**STUDY TEXT**
Check that the pod has two containers: the Dapr sidecar and your app container. Also check that there is a service called super-api-dapr
. There is no need to create your own service. Our ingress will forward traffic to this service.
Create an ingress
In the same namespace as the app (default), create an ingress. This requires the ingress-nginx Ingress Controller we installed earlier:
apiVersion: networking.k8s.io/v1
kind: Ingress
metadata:
name: super-api-ingress
namespace: default
annotations:
nginx.ingress.kubernetes.io/rewrite-target: /
spec:
ingressClassName: nginx
tls:
- hosts:
- app.YOUR-IP.nip.io
secretName: tls-secret
rules:
- host: app.YOUR-IP.nip.io
http:
paths:
- pathType: Prefix
path: "/"
backend:
service:
name: super-api-dapr
port:
number: 80
Replace YOUR-IP with the public IP address of the Ingress Controller.
For this to work, you also need a secret with a certificate. Use the following commands:
openssl req -x509 -nodes -days 365 -newkey rsa:2048 -keyout tls.key -out tls.crt -subj "/CN=app.YOUR-IP.nip.io"
kubectl create secret tls tls-secret --key tls.key --cert tls.crt
Replace YOUR-IP as above.
Testing the configuration
Let’s use the browser to connect to the /source
endpoint. You will need to use the Dapr invoke API because the request will be sent to the Dapr sidecar. You need to speak a language that Dapr understands! The sidecar will just call http://localhost:8080/source
and send back the response. It will only call the endpoint when authentication has succeeded, otherwise you will be redirected.

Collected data
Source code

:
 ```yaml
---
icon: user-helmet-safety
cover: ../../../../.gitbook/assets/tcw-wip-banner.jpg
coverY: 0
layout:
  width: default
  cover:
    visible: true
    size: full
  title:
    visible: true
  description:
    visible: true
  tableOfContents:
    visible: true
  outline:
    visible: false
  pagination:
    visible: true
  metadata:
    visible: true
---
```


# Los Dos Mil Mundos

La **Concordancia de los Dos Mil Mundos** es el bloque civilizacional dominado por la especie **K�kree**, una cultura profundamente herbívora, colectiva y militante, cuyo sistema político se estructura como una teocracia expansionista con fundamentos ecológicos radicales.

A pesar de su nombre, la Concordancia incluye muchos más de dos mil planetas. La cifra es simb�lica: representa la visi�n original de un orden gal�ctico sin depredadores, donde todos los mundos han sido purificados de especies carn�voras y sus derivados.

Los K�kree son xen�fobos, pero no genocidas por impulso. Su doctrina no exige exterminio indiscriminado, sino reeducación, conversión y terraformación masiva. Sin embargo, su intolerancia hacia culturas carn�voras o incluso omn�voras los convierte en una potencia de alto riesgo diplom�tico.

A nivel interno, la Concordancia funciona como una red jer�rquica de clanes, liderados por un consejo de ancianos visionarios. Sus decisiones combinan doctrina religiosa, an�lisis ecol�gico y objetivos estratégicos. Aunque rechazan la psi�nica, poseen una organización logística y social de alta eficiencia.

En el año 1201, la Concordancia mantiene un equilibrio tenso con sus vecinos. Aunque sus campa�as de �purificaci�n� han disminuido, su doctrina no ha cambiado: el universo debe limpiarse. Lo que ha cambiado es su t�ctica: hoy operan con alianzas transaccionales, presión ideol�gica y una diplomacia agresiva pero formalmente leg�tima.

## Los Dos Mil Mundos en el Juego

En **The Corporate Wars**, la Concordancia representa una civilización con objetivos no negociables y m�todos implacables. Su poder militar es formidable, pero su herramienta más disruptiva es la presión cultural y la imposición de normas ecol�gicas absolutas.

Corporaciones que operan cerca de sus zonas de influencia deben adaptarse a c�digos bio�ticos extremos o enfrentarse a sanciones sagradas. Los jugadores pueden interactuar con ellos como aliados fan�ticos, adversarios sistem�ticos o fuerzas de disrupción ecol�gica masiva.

**ASSIGNMENT 1**
Please list every top-level field of the ingress manifest in the Dapr ingress walkthrough.
**ASSIGNMENT 2**
Continue the Dapr ingress walkthrough after its final sentence.

**TASK OUTPUT 1**
apiVersion, kind, metadata, spec

**TASK OUTPUT 2**
Use the following URL in the browser. It’s best to use an incognito session or private window.
https://app.20.103.17.249.nip.io/v1.0/invoke/super-api/method/source
Your browser will warn you of security risks because the certificate is not trusted. Proceed anyway! 😉
Note: we could use some URL rewriting on the ingress to avoid having to use /v1.0/invoke etc… You can also use different URL formats. See the docs.
You should get an authentication screen which indicates that the Dapr configuration is doing its thing:

After successful authentication, you should see the response from the /source
endpoint of super-api
:

The response contains an Authorization header. The header contains a JWT after the word Bearer. You can paste that JWT in https://jwt.io to see its content. We can only access the app with a valid token. That’s all we do in this case, ensuring only authenticated users can access our app.
Conclusion
In this article, we used Dapr to secure access to an app without having to modify the app itself. The source code of super-api
was not changed in any way to enable this functionality. Via a component and a configuration, we instructed our app’s Dapr sidecar to do all this work for us. App endpoints such as /source
are only called when there is a valid token. When there is such a token, it is saved in a header of your choice.
It is important to note that we have to send HTTP requests to our app’s sidecar for this to work. To enable this, we instructed the sidecar to listen on all IP addresses of the pod, not just 127.0.0.1. That allows us to send HTTP requests to the service that Dapr creates for the app. The ingress forwards requests to the Dapr service directly. That also means that you have to call your endpoint via the Dapr invoke API. I admit that can be confusing in the beginning. 😉
Note that, at the time of this writing (June 2022), the OAuth2 middleware in Dapr is in an alpha state.